A cellist and a two violinists provided all the music for the small ceremony. To the tune of "Unchained Melody," my beautiful Becky walked barefoot down the sandy path between the dunes toward the beach where I waited along with my son and best man, Temple, her daughter and maid of honor, Alyssa, and the Rev. Kyle Martin. Becky's granddaughter, Margaret, was the flower girl. My grandson, Cooper, was the ring bearer.
There, at 6:47 p. m., after we had exchanged vows and rings, the good reverend pronounced Rebecca Irene Parsons and Richard Talbert Ailey wife and husband. We didn't wait for his permission to kiss. It was instant, joyful, passionate and a little long for comfort.
"Get a room, you two," Becky's son-in-law, Doug, bellowed, drawing good natured laughter from everyone, including the bride and groom.
After a few photos for posterity, we uncorked the wine and opened up the buffet line -- fittingly, a seafood surfeit of lobster, shrimp, grilled sea bass and scampi along with asparagus and brown rice with wedding cake for dessert. When that was done, the caterer rounded up the tables, stowed away the leftovers and the DJ began spinning a counterbalancing mix of Motown and Southern rock that had been the college years soundtrack for Becky and me. From Aretha to Skynyrd, Al Green to the Allmans, the Temptations to Tom Petty, we danced on the sand and drank until almost midnight until finally, we bid farewell to the last of our wedding guests for the first time as Rick and Becky Ailey. (I was fine with Becky keeping her name, but she said she saw no sense lugging around the surname of a man she divorced at the expense of the one she just married.)

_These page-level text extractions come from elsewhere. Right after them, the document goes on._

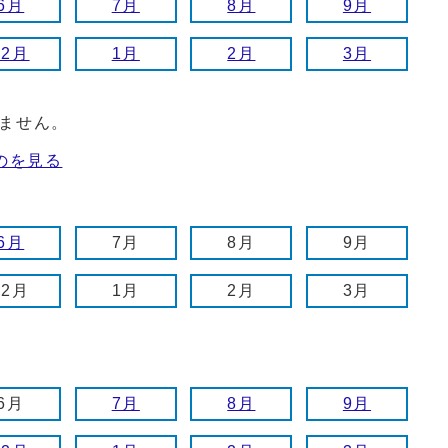
6月
7月
8月
9月
12月
1月
2月
3月
ません。
のを見る
6月
7月
8月
9月
12月
1月
2月
3月
6月
7月
8月
9月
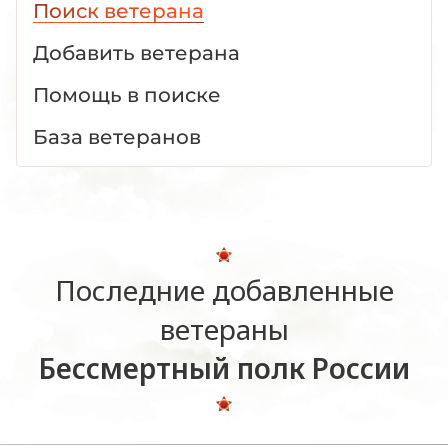
Поиск ветерана
Добавить ветерана
Помощь в поиске
База ветеранов
Последние добавленные
ветераны
Бессмертный полк России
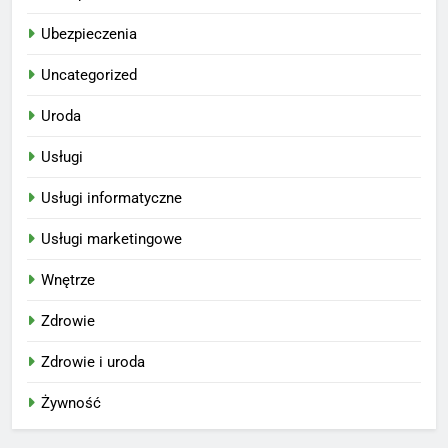
Ubezpieczenia
Uncategorized
Uroda
Usługi
Usługi informatyczne
Usługi marketingowe
Wnętrze
Zdrowie
Zdrowie i uroda
Żywność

"What now, Mrs. Ailey?" I said with the house finally all to ourselves.
"I just want to soak it all in a little more. Maybe just go take a beach towel, sit on the dunes and have some more champagne?"

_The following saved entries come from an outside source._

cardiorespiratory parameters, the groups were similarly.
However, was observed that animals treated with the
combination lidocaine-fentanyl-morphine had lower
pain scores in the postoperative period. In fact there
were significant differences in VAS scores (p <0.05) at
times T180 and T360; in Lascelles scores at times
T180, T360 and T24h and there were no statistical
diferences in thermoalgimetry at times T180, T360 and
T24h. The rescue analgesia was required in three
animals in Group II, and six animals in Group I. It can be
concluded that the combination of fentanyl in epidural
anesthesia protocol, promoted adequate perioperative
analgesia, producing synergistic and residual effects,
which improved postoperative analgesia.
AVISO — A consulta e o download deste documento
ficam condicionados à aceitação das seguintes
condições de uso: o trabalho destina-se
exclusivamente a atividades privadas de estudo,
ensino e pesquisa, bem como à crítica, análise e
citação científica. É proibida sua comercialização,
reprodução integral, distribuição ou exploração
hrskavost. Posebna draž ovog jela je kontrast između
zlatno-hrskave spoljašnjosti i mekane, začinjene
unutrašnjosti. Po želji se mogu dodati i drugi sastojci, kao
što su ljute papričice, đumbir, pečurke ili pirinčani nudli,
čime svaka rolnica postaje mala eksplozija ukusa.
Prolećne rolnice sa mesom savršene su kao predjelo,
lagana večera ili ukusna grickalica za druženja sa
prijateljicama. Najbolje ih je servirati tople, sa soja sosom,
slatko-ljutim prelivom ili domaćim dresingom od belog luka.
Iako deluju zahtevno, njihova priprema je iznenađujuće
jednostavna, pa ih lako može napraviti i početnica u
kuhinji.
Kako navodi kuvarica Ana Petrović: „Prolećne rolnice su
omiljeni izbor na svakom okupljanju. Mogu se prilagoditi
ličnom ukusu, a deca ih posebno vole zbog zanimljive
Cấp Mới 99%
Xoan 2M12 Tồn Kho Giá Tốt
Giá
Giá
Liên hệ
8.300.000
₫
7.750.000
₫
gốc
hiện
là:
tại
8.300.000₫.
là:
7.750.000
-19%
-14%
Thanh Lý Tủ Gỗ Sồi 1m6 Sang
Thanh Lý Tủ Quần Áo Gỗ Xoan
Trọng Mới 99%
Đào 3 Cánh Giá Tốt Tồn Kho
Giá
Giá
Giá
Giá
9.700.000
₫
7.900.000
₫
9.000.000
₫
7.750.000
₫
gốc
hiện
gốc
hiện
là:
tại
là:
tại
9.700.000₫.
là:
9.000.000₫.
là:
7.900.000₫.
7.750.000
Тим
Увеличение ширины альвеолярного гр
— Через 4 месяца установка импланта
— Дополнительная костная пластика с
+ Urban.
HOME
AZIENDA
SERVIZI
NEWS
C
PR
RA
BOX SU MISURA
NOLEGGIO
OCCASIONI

I grabbed one of the last two unopened bottles of champagne and a towel and we walked barefoot back to the spot on the beach where we had married just a few hours earlier. On this moonlit night, the sand was dull gray and the bay before us was vast and black. Other than waves gently lapping at the shoreline and an occasional jet zeroing in on a runway at Norfolk International, the world was quiet, peaceful.
"Nothing has ever felt so right as this does," I said as I stretched out on the blanket and Becky nestled in beside me.
"It does. Perfect. We were meant for this. Somehow, I've known that for a long, long time, even if it was a bit of a mystery. You solved that mystery, Rick. Loving you completes me."
"And I will love you with all that I am for as long as I am, Becky."
She leaned over me and ran her fingers through my hair as a cool breeze off the bay caressed us. Her eyes locked onto mine.
"That's as good as happily ever after can possibly be," she said. Then her lips found mine.
When we woke on Saturday, the beach towel, the champagne bottle and two glasses and every stitch of clothing we wore for our wedding remained on the beach. Exactly where we left them.